▶ [Exercise objective] Write out the listing exactly, dropping any picture it contains.

▶ [Source material]

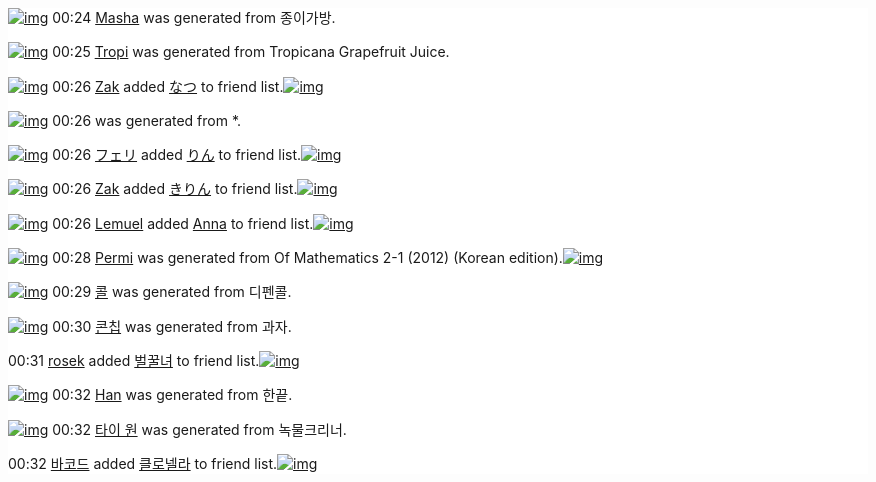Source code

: [![img](http://www.deviantsart.com/3ejesm9.png)](http://www.barcodekanojo.com/kanojo/3023530/Masha) 00:24 [Masha](http://www.barcodekanojo.com/kanojo/3023530/Masha) was generated from 종이가방.

[![img](http://www.deviantsart.com/h0tq7e.png)](http://www.barcodekanojo.com/kanojo/3023531/Tropi) 00:25 [Tropi](http://www.barcodekanojo.com/kanojo/3023531/Tropi) was generated from Tropicana Grapefruit Juice.

[![img](http://www.deviantsart.com/2dtl6i2.jpeg)](http://www.barcodekanojo.com/user/280625/Zak) 00:26 [Zak](http://www.barcodekanojo.com/user/280625/Zak) added [なつ](http://www.barcodekanojo.com/kanojo/300175/%E3%81%AA%E3%81%A4) to friend list.[![img](http://www.deviantsart.com/15k1ssh.png)](http://www.barcodekanojo.com/kanojo/300175/%E3%81%AA%E3%81%A4) 

[![img](http://www.deviantsart.com/sgvudc.png)](http://www.barcodekanojo.com/kanojo/3023532/%20) 00:26 [ ](http://www.barcodekanojo.com/kanojo/3023532/%20) was generated from *.

[![img](http://www.deviantsart.com/2na88t8.jpeg)](http://www.barcodekanojo.com/user/12204/%E3%83%95%E3%82%A7%E3%83%AA) 00:26 [フェリ](http://www.barcodekanojo.com/user/12204/%E3%83%95%E3%82%A7%E3%83%AA) added [りん](http://www.barcodekanojo.com/kanojo/2819018/%E3%82%8A%E3%82%93) to friend list.[![img](http://www.deviantsart.com/22knpia.png)](http://www.barcodekanojo.com/kanojo/2819018/%E3%82%8A%E3%82%93) 

[![img](http://www.deviantsart.com/2dtl6i2.jpeg)](http://www.barcodekanojo.com/user/280625/Zak) 00:26 [Zak](http://www.barcodekanojo.com/user/280625/Zak) added [きりん](http://www.barcodekanojo.com/kanojo/85748/%E3%81%8D%E3%82%8A%E3%82%93) to friend list.[![img](http://www.deviantsart.com/2iojf73.png)](http://www.barcodekanojo.com/kanojo/85748/%E3%81%8D%E3%82%8A%E3%82%93) 

[![img](http://www.deviantsart.com/bvosmr.jpeg)](http://www.barcodekanojo.com/user/399321/Lemuel) 00:26 [Lemuel](http://www.barcodekanojo.com/user/399321/Lemuel) added [Anna](http://www.barcodekanojo.com/kanojo/2435528/Anna) to friend list.[![img](http://www.deviantsart.com/2tjra53.png)](http://www.barcodekanojo.com/kanojo/2435528/Anna) 

[![img](http://www.deviantsart.com/3d9lt32.png)](http://www.barcodekanojo.com/kanojo/3023533/Permi) 00:28 [Permi](http://www.barcodekanojo.com/kanojo/3023533/Permi) was generated from Of Mathematics 2-1 (2012) (Korean edition).[![img](http://www.deviantsart.com/fq6rms.jpeg)](http://www.barcodekanojo.com/product_images/barcode/5723332/1403537253/Of%20Mathematics%202-1%20%282012%29%20%28Korean%20edition%29.jpg) 

[![img](http://www.deviantsart.com/ci8qq7.png)](http://www.barcodekanojo.com/kanojo/3023534/%EC%BD%9C) 00:29 [콜](http://www.barcodekanojo.com/kanojo/3023534/%EC%BD%9C) was generated from 디펜콜.

[![img](http://www.deviantsart.com/i14n7b.png)](http://www.barcodekanojo.com/kanojo/3023535/%EC%BD%98%EC%B9%A9) 00:30 [콘칩](http://www.barcodekanojo.com/kanojo/3023535/%EC%BD%98%EC%B9%A9) was generated from 과자.

00:31 [rosek](http://www.barcodekanojo.com/user/470443/rosek) added [벌꿀녀](http://www.barcodekanojo.com/kanojo/2979275/%EB%B2%8C%EA%BF%80%EB%85%80) to friend list.[![img](http://www.deviantsart.com/1k7qc3q.png)](http://www.barcodekanojo.com/kanojo/2979275/%EB%B2%8C%EA%BF%80%EB%85%80) 

[![img](http://www.deviantsart.com/103fks.png)](http://www.barcodekanojo.com/kanojo/3023536/Han) 00:32 [Han](http://www.barcodekanojo.com/kanojo/3023536/Han) was generated from 한끝.

[![img](http://www.deviantsart.com/2i88bj0.png)](http://www.barcodekanojo.com/kanojo/3023537/%ED%83%80%EC%9D%B4%20%EC%9B%90) 00:32 [타이 원](http://www.barcodekanojo.com/kanojo/3023537/%ED%83%80%EC%9D%B4%20%EC%9B%90) was generated from 녹물크리너.

00:32 [바코드](http://www.barcodekanojo.com/user/464672/%EB%B0%94%EC%BD%94%EB%93%9C) added [클로넬라](http://www.barcodekanojo.com/kanojo/3003220/%ED%81%B4%EB%A1%9C%EB%84%AC%EB%9D%BC) to friend list.[![img](http://www.deviantsart.com/2gfgomt.png)](http://www.barcodekanojo.com/kanojo/3003220/%ED%81%B4%EB%A1%9C%EB%84%AC%EB%9D%BC)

▶ [Result of this exercise]
Source code

: [![img](http://www.deviantsart.com/3ejesm9.png)](http://www.barcodekanojo.com/kanojo/3023530/Masha) 00:24 [Masha](http://www.barcodekanojo.com/kanojo/3023530/Masha) was generated from 종이가방.

[![img](http://www.deviantsart.com/h0tq7e.png)](http://www.barcodekanojo.com/kanojo/3023531/Tropi) 00:25 [Tropi](http://www.barcodekanojo.com/kanojo/3023531/Tropi) was generated from Tropicana Grapefruit Juice.

[![img](http://www.deviantsart.com/2dtl6i2.jpeg)](http://www.barcodekanojo.com/user/280625/Zak) 00:26 [Zak](http://www.barcodekanojo.com/user/280625/Zak) added [なつ](http://www.barcodekanojo.com/kanojo/300175/%E3%81%AA%E3%81%A4) to friend list.[![img](http://www.deviantsart.com/15k1ssh.png)](http://www.barcodekanojo.com/kanojo/300175/%E3%81%AA%E3%81%A4) 

[![img](http://www.deviantsart.com/sgvudc.png)](http://www.barcodekanojo.com/kanojo/3023532/%20) 00:26 [ ](http://www.barcodekanojo.com/kanojo/3023532/%20) was generated from *.

[![img](http://www.deviantsart.com/2na88t8.jpeg)](http://www.barcodekanojo.com/user/12204/%E3%83%95%E3%82%A7%E3%83%AA) 00:26 [フェリ](http://www.barcodekanojo.com/user/12204/%E3%83%95%E3%82%A7%E3%83%AA) added [りん](http://www.barcodekanojo.com/kanojo/2819018/%E3%82%8A%E3%82%93) to friend list.[![img](http://www.deviantsart.com/22knpia.png)](http://www.barcodekanojo.com/kanojo/2819018/%E3%82%8A%E3%82%93) 

[![img](http://www.deviantsart.com/2dtl6i2.jpeg)](http://www.barcodekanojo.com/user/280625/Zak) 00:26 [Zak](http://www.barcodekanojo.com/user/280625/Zak) added [きりん](http://www.barcodekanojo.com/kanojo/85748/%E3%81%8D%E3%82%8A%E3%82%93) to friend list.[![img](http://www.deviantsart.com/2iojf73.png)](http://www.barcodekanojo.com/kanojo/85748/%E3%81%8D%E3%82%8A%E3%82%93) 

[![img](http://www.deviantsart.com/bvosmr.jpeg)](http://www.barcodekanojo.com/user/399321/Lemuel) 00:26 [Lemuel](http://www.barcodekanojo.com/user/399321/Lemuel) added [Anna](http://www.barcodekanojo.com/kanojo/2435528/Anna) to friend list.[![img](http://www.deviantsart.com/2tjra53.png)](http://www.barcodekanojo.com/kanojo/2435528/Anna) 

[![img](http://www.deviantsart.com/3d9lt32.png)](http://www.barcodekanojo.com/kanojo/3023533/Permi) 00:28 [Permi](http://www.barcodekanojo.com/kanojo/3023533/Permi) was generated from Of Mathematics 2-1 (2012) (Korean edition).[![img](http://www.deviantsart.com/fq6rms.jpeg)](http://www.barcodekanojo.com/product_images/barcode/5723332/1403537253/Of%20Mathematics%202-1%20%282012%29%20%28Korean%20edition%29.jpg) 

[![img](http://www.deviantsart.com/ci8qq7.png)](http://www.barcodekanojo.com/kanojo/3023534/%EC%BD%9C) 00:29 [콜](http://www.barcodekanojo.com/kanojo/3023534/%EC%BD%9C) was generated from 디펜콜.

[![img](http://www.deviantsart.com/i14n7b.png)](http://www.barcodekanojo.com/kanojo/3023535/%EC%BD%98%EC%B9%A9) 00:30 [콘칩](http://www.barcodekanojo.com/kanojo/3023535/%EC%BD%98%EC%B9%A9) was generated from 과자.

00:31 [rosek](http://www.barcodekanojo.com/user/470443/rosek) added [벌꿀녀](http://www.barcodekanojo.com/kanojo/2979275/%EB%B2%8C%EA%BF%80%EB%85%80) to friend list.[![img](http://www.deviantsart.com/1k7qc3q.png)](http://www.barcodekanojo.com/kanojo/2979275/%EB%B2%8C%EA%BF%80%EB%85%80) 

[![img](http://www.deviantsart.com/103fks.png)](http://www.barcodekanojo.com/kanojo/3023536/Han) 00:32 [Han](http://www.barcodekanojo.com/kanojo/3023536/Han) was generated from 한끝.

[![img](http://www.deviantsart.com/2i88bj0.png)](http://www.barcodekanojo.com/kanojo/3023537/%ED%83%80%EC%9D%B4%20%EC%9B%90) 00:32 [타이 원](http://www.barcodekanojo.com/kanojo/3023537/%ED%83%80%EC%9D%B4%20%EC%9B%90) was generated from 녹물크리너.

00:32 [바코드](http://www.barcodekanojo.com/user/464672/%EB%B0%94%EC%BD%94%EB%93%9C) added [클로넬라](http://www.barcodekanojo.com/kanojo/3003220/%ED%81%B4%EB%A1%9C%EB%84%AC%EB%9D%BC) to friend list.[![img](http://www.deviantsart.com/2gfgomt.png)](http://www.barcodekanojo.com/kanojo/3003220/%ED%81%B4%EB%A1%9C%EB%84%AC%EB%9D%BC)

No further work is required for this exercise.